Day by day we climbed the parallels, and all went well. Certain stars sank behind the edge of the sea astern of us, and as we sailed northward many particular stars which were familiar to our northern eyes rose over the bows and wheeled in little arcs. We made some westing that we might give the land a wide berth, for whether Great Britain was or was not at war with Spain, the Spaniards of that vast seaboard were scarcely less jealously and passionately tenacious in those days of their dominion in the South Sea, and under the Line to beyond Panama, than they were in the preceding century; and though we could not positively affirm that there was anything to be afraid of, anything curiously and sneakingly dangerous to be shunned (if it were not Commodore Porter, whose ship the Essex was believed to lie prowling hereabouts at this time), yet Greaves was determined to provide his bad angel with the slenderest possible opportunity for delaying or arresting the voyage to the island.

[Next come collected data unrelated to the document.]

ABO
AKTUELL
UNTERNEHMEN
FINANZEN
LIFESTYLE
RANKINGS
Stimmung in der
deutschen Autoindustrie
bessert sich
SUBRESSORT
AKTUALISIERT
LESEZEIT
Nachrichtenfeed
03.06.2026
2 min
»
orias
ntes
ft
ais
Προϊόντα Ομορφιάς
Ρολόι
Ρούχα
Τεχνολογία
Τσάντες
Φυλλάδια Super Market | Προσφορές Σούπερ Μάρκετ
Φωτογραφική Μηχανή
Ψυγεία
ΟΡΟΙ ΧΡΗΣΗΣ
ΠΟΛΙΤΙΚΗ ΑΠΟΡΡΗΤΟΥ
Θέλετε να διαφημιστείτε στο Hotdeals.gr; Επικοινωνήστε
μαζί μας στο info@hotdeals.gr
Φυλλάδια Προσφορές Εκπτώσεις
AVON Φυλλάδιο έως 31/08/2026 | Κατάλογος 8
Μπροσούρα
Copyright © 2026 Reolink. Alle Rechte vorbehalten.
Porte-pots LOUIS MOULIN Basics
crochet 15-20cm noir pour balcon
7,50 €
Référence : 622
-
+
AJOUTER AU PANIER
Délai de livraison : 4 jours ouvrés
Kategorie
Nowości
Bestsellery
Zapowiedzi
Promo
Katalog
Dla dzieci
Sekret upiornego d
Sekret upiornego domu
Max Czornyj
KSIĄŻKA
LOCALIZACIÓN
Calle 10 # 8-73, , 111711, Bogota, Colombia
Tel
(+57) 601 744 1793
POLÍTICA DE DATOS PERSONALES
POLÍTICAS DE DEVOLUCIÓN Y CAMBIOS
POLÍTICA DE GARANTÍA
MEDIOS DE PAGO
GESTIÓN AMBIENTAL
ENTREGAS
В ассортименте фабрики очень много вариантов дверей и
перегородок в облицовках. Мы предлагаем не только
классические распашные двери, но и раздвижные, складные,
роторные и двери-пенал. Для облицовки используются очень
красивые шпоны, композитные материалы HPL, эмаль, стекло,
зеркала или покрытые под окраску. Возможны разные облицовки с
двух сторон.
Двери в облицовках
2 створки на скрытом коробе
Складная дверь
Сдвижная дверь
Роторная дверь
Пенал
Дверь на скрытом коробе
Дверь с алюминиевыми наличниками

So we kept well out to the west, and fine sailing it was. For days we hardly touched a brace; the steady wind, growing daily warmer, sweetly blew the little brig along. It was the South Pacific Ocean. Many reports are there of the various tempers of that sea, but, for my part, northward of the parallel of forty degrees I have ever found it a gentle breast of ocean. Long and lazy was the blue swell brimming to our counter, drowsy the flap of the sunny canvas, soft the cradled motion of the ship. Once again the silver flying fish glanced from the slope of the violet knolls. The wet, black fin of a shark hung steadfast in our wake. What a world of waters it was! Never the gleam of a ship’s canvas for days and days to break the boundless continuity of the distant sea-line. The men relaxed their labors, Yan Bol took no notice, and I, who was never a “hazer,” was willing that they should lounge through their toil of the hours in a climate so enervating that one yearned to sling a hammock in some cool corner of the deck, to lie in it all day, to smoke and doze while the imagination slided away on the stream of the rippling music made by the broken waters and passed into the fairy harbors of dreams.

“By this time to-morrow,” said Greaves to me one evening, “if this breeze holds, and our reckoning is true, and the island has not been exploded by a volcano or an earthquake, you will be having a good view of the ship in the cave—no, I am wrong, a good view of her you will not obtain from the sea, but you will be having a good view of the cave in which she lies, and I shall be very much surprised if you are not mightily impressed by the magnitude and beauty of that great hole or split in the rock, and by the indescribable complicated atmosphere or shadow within, caused, as I long ago explained to you, by the interlacery of the ship’s gear and spars, visible and indeterminable.”

“Visible and indeterminable! Captain, you put it as though it were some mystery of religion.